*What you have to do*: Format the data from the line containing "right knee: (461, 741, -31)" through the line containing "left ankle: (840, 798, -13)", both included, as a JSON list of strings with one string per line, leaving out any blank lines.
* * * *
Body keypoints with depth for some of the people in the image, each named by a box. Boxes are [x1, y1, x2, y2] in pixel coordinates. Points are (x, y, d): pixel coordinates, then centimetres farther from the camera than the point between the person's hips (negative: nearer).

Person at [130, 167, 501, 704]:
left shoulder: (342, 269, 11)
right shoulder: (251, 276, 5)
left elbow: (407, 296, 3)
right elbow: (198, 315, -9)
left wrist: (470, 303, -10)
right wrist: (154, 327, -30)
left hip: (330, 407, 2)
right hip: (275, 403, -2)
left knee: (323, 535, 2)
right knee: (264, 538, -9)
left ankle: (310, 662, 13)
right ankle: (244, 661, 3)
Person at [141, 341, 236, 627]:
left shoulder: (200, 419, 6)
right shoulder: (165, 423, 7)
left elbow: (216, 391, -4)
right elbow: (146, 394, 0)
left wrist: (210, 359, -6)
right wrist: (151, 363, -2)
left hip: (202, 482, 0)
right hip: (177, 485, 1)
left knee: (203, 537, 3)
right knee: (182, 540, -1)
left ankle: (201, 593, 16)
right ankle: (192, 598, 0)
* * * *
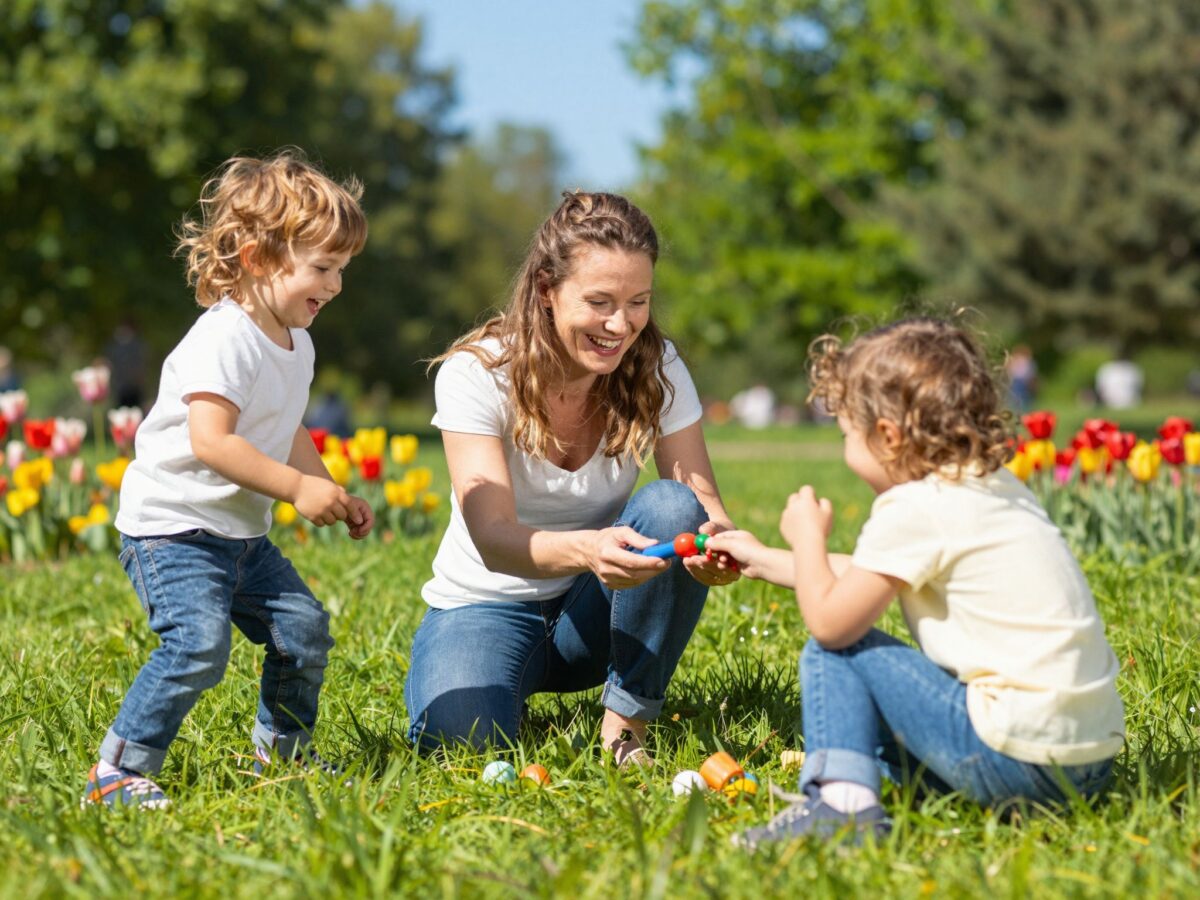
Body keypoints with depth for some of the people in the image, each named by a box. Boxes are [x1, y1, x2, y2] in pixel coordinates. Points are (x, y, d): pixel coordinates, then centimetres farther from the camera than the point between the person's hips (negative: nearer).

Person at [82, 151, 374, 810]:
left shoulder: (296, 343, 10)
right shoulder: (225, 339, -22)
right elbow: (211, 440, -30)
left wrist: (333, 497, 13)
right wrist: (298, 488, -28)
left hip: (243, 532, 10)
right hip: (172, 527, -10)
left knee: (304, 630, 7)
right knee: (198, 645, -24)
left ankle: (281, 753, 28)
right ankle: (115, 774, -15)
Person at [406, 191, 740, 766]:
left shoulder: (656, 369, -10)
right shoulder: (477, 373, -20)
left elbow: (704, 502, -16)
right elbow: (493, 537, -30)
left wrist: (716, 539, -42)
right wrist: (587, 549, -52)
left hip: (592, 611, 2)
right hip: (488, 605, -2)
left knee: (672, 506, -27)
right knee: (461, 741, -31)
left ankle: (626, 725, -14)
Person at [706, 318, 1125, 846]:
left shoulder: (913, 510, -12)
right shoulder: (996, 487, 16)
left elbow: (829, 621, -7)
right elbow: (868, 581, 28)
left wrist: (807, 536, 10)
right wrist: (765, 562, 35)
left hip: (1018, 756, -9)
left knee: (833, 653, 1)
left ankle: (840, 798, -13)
* * * *
*Written solution*:
[
  "right knee: (461, 741, -31)",
  "left ankle: (626, 725, -14)",
  "Person at [706, 318, 1125, 846]:",
  "left shoulder: (913, 510, -12)",
  "right shoulder: (996, 487, 16)",
  "left elbow: (829, 621, -7)",
  "right elbow: (868, 581, 28)",
  "left wrist: (807, 536, 10)",
  "right wrist: (765, 562, 35)",
  "left hip: (1018, 756, -9)",
  "left knee: (833, 653, 1)",
  "left ankle: (840, 798, -13)"
]